Un delitto misterioso

foto Don ACHILLE FILIPPI

  Di anni 64. Ordinato Sacerdote nel 1905 dal Cardinale Svampa, fu cappellano a Lizzano in Belvedere, sua patria, per 5 anni poi per due anni a Casalecchio di Reno, Economo Spirituale per qualche tempo a Pianaccio e a Vidiciatico, finchè andò Parroco a Qualto ove rimase per 9 anni. Di là si ritirò a vita privata a Lizzano ove si diede all'insegnamento, per passare poi Parroco a Maiola, ove fu ucciso il 25 luglio 1945.
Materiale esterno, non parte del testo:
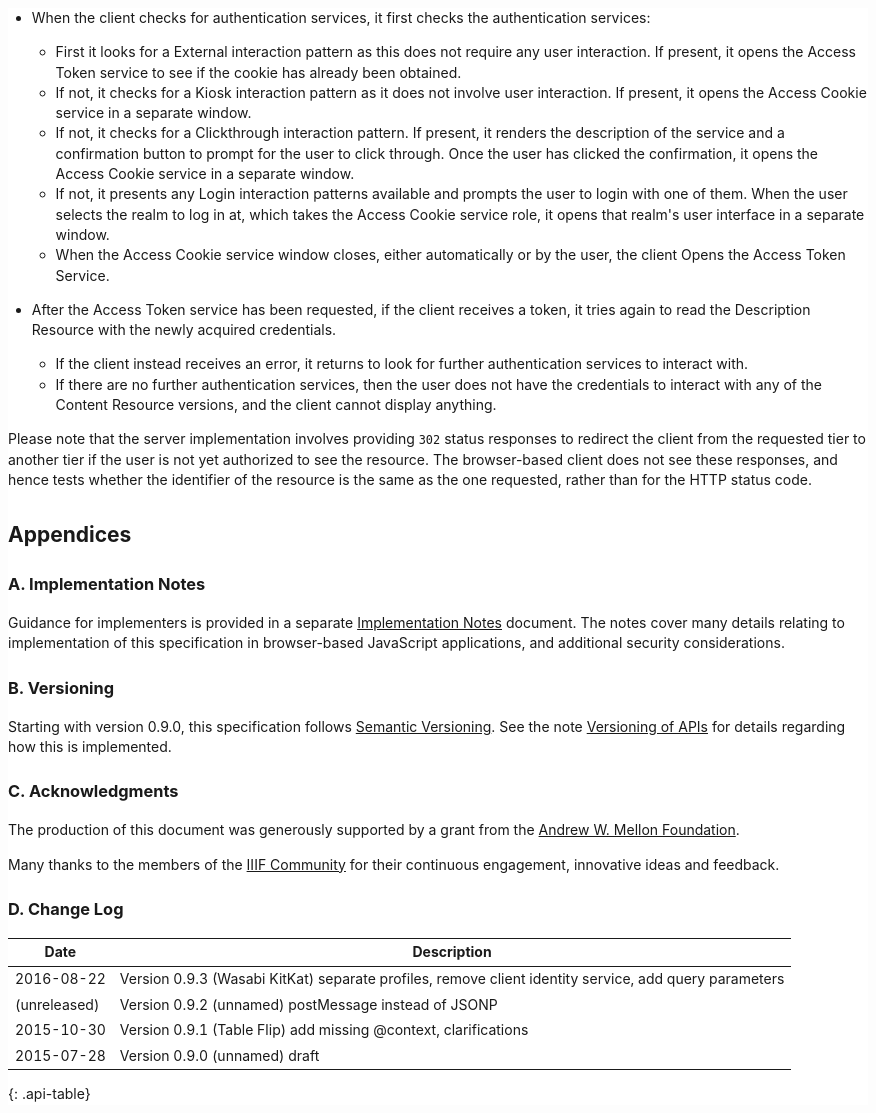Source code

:* When the client checks for authentication services, it first checks the authentication services:
  * First it looks for a External interaction pattern as this does not require any user interaction.  If present, it opens the Access Token service to see if the cookie has already been obtained.
  * If not, it checks for a Kiosk interaction pattern as it does not involve user interaction. If present, it opens the Access Cookie service in a separate window.
  * If not, it checks for a Clickthrough interaction pattern. If present, it renders the description of the service and a confirmation button to prompt for the user to click through. Once the user has clicked the confirmation, it opens the Access Cookie service in a separate window.
  * If not, it presents any Login interaction patterns available and prompts the user to login with one of them. When the user selects the realm to log in at, which takes the Access Cookie service role, it opens that realm's user interface in a separate window.
  * When the Access Cookie service window closes, either automatically or by the user, the   client Opens the Access Token Service.

* After the Access Token service has been requested, if the client receives a token, it tries again to read the Description Resource with the newly acquired credentials.
  * If the client instead receives an error, it returns to look for further authentication services to interact with.
  * If there are no further authentication services, then the user does not have the credentials to interact with any of the Content Resource versions, and the client cannot display anything.

Please note that the server implementation involves providing `302` status responses to redirect the client from the requested tier to another tier if the user is not yet authorized to see the resource.  The browser-based client does not see these responses, and hence tests whether the identifier of the resource is the same as the one requested, rather than for the HTTP status code.

## Appendices

### A. Implementation Notes

Guidance for implementers is provided in a separate [Implementation Notes][implementation-notes] document. The notes cover many details relating to implementation of this specification in browser-based JavaScript applications, and additional security considerations.

### B. Versioning

Starting with version 0.9.0, this specification follows [Semantic Versioning][semver]. See the note [Versioning of APIs][versioning] for details regarding how this is implemented.

###  C. Acknowledgments

The production of this document was generously supported by a grant from the [Andrew W. Mellon Foundation][mellon].

Many thanks to the members of the [IIIF Community][iiif-community] for their continuous engagement, innovative ideas and feedback.

###  D. Change Log

| Date       | Description |
| ---------- | ----------- |
| 2016-08-22 | Version 0.9.3 (Wasabi KitKat) separate profiles, remove client identity service, add query parameters |
| (unreleased) | Version 0.9.2 (unnamed) postMessage instead of JSONP |
| 2015-10-30 | Version 0.9.1 (Table Flip) add missing @context, clarifications |
| 2015-07-28 | Version 0.9.0 (unnamed) draft |
{: .api-table}


[postmessage]: https://developer.mozilla.org/en-US/docs/Web/API/Window/postMessage "window.postMessage"
[cors-spec]: http://www.w3.org/TR/cors/ "Cross-Origin Resource Sharing"
[iiif-discuss]: mailto:iiif-discuss@googlegroups.com "Email Discussion List"
[client-auth-img]: img/auth-flow-client.png
[server-auth-img]: img/auth-flow-server.png
[semver]: http://semver.org/spec/v2.0.0.html "Semantic Versioning 2.0.0"
[iiif-community]: /community/ "IIIF Community"
[versioning]: /api/annex/notes/semver/ "Versioning of APIs"
[mellon]: http://www.mellon.org/ "The Andrew W. Mellon Foundation"
[rfc-2119]: http://tools.ietf.org/html/rfc2119 "Key words for use in RFCs to Indicate Requirement Levels"
[prezi-api]: /api/presentation/
[image-api]: /api/image/
[ext-services]: /api/annex/services/
[bearer-token]: https://tools.ietf.org/html/rfc6750#section-1.2 "OAuth2 Bearer Tokens"
[rfc-2818]: https://tools.ietf.org/html/rfc2818 "HTTP Over TLS"
[implementation-notes]: implementation/ "IIIF Authentication: Implementation Notes"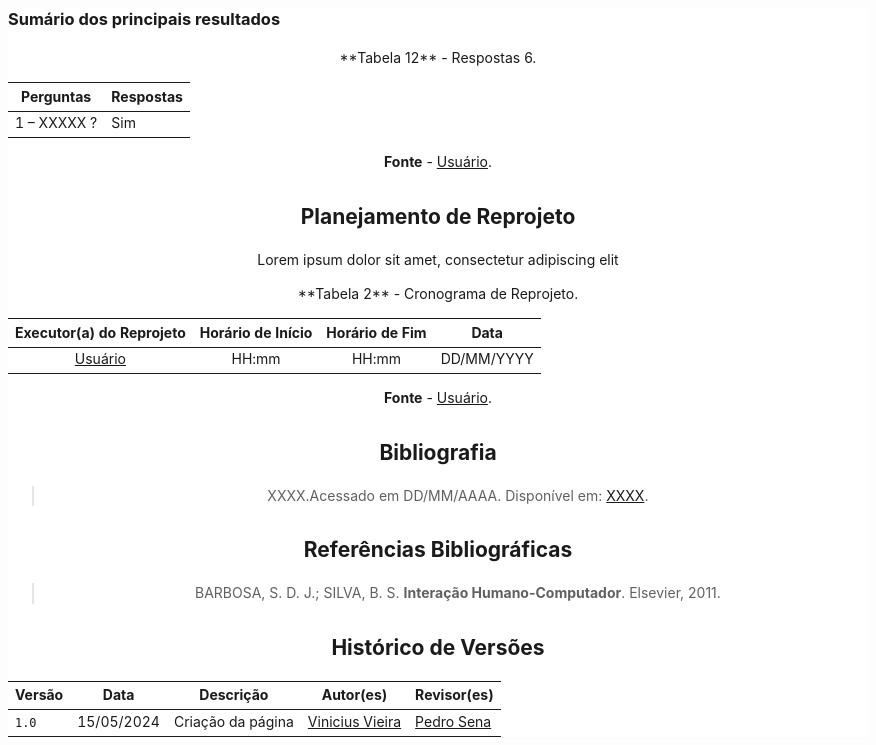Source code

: ### Sumário dos principais resultados

<center>
**Tabela 12** - Respostas 6.

| Perguntas   | Respostas |
| ----------- | --------- |
| 1 – XXXXX ? | Sim       |
**Fonte** - [Usuário](https://github.com/).

## Planejamento de Reprojeto

Lorem ipsum dolor sit amet, consectetur adipiscing elit


<center>
**Tabela 2** - Cronograma de Reprojeto.

|    Executor(a) do Reprojeto    | Horário de Início | Horário de Fim |    Data    |
| :----------------------------: | :---------------: | :------------: | :--------: |
| [Usuário](https://github.com/) |       HH:mm       |     HH:mm      | DD/MM/YYYY |

**Fonte** - [Usuário](https://github.com/).
</center>

## Bibliografia

> XXXX.Acessado em DD/MM/AAAA. Disponível em: [XXXX](https://www.XXXX.com).

## Referências Bibliográficas

> BARBOSA, S. D. J.; SILVA, B. S. **Interação Humano-Computador**. Elsevier, 2011. 

## Histórico de Versões

| Versão | Data       | Descrição         | Autor(es)                                              | Revisor(es) |
| ------ | ---------- | ----------------- | ------------------------------------------------------ | ----------- |
| `1.0`  | 15/05/2024 | Criação da página | [Vinicius Vieira](https://github.com/viniciusvieira00) | [Pedro Sena](https://github.com/pedroyen221)          |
  Nelle nostre colline, specie nella ridente zona di Lizzano in Belvedere e di Vidiciatico, tutti lo conoscevano e avevano simpatia per questo sacerdote gioviale semplice e colto, che sapeva il modo di far il bene seguendo l'insegnamento del Vangelo: «Non sappia la tua destra ciò che la la tua sinistra». Ma le vedove di guerra che ebbero da lui il più generoso sostegno materiale, specie nella riscossione dei sussidi, le centinaia di famiglie che trovarono in lui quell'assistenza economica e morale che li conforto nell'ansia e nel dolore, possono testimoniare dell'umile e preziosa opera svolta da d. Filippi.
  Perchè dunque è stato soppresso?
  È davvero un mistero indecifrabile: anche perchè d. Filippi, che viveva ormai nel terrore, non ne ha mai parlato con alcuno. Quando non seppe più resistere alle violenze di alcuni giovani banditi, che di notte ripetutamente avevano fatto irruzione nella canonica di Maiola, facendo man bassa di quanto poteva loro interessare e lasciandolo terrorizzato sotto minaccie di morte, scrisse una lettera accorata all'arciprete di Castelfranco, Mons. Roncagli, in cui confessava che la vita lassù gli era divenuta impossibile e chiedeva di venire accolto come ospite nella sua canonica, ma non spiegava le ragioni che lo costringevano a questo grave passo. Mons. Roncagli gli rispose subito dicendosi spiacente di non poterlo accontentare (aveva la casa zeppa di gente) e chiedendogli schiarimenti, ma probabilmente quella lettera d. Filippi non fece a tempo a leggerla.
  Proprio il giorno precedente alla sua morte spediva una lettera anche a S. Em.za il Card. Arcivescovo, in cui, rinnovando le sue intenzioni di lasciare la parrocchia, accennava anche ai soprusi a cui era fatto segno:
  «Sono state ben cinque le visite che ho avuto e sono state inesorabili; lascio immaginare come mi sono potuto trovare. L'ultima volta, andato in chiesa per trovarvi un conforto, alle sparatorie che udivo svenni, e mi ritrovai a letto portatovi da loro e... lasciamo lì per non rinnovare l'«infandum dolorem». Coraggio ancora e speranza nel buon Dio!» Ma a Sua Eminenza giunse prima la notizia della sua morte che questa lettera.
  Infatti la sera del 25 luglio 1945 i soliti fuorilegge, armati fino ai denti, fecero irruzione nella sua casa, sotto la minaccia delle armi lo invitarono a seguirli fuori di casa e «a far presto ad uscire, perchè la sua ora era suonata».
  Egli, sfibrato dall'incubo di quelle persecuzioni che duravano da mesi, non seppe reagire, e, chinata la fronte ad ogni peggiore evenienza, li seguì nella strada.
  Allontanatisi un poco dalla casa parrocchiale, quei banditi gli spararono a bruciapelo due colpi. D. Filippi cadeva esanime sulla strada, ove veniva abbandonato. Solo il giorno dopo era pietosamente raccolto.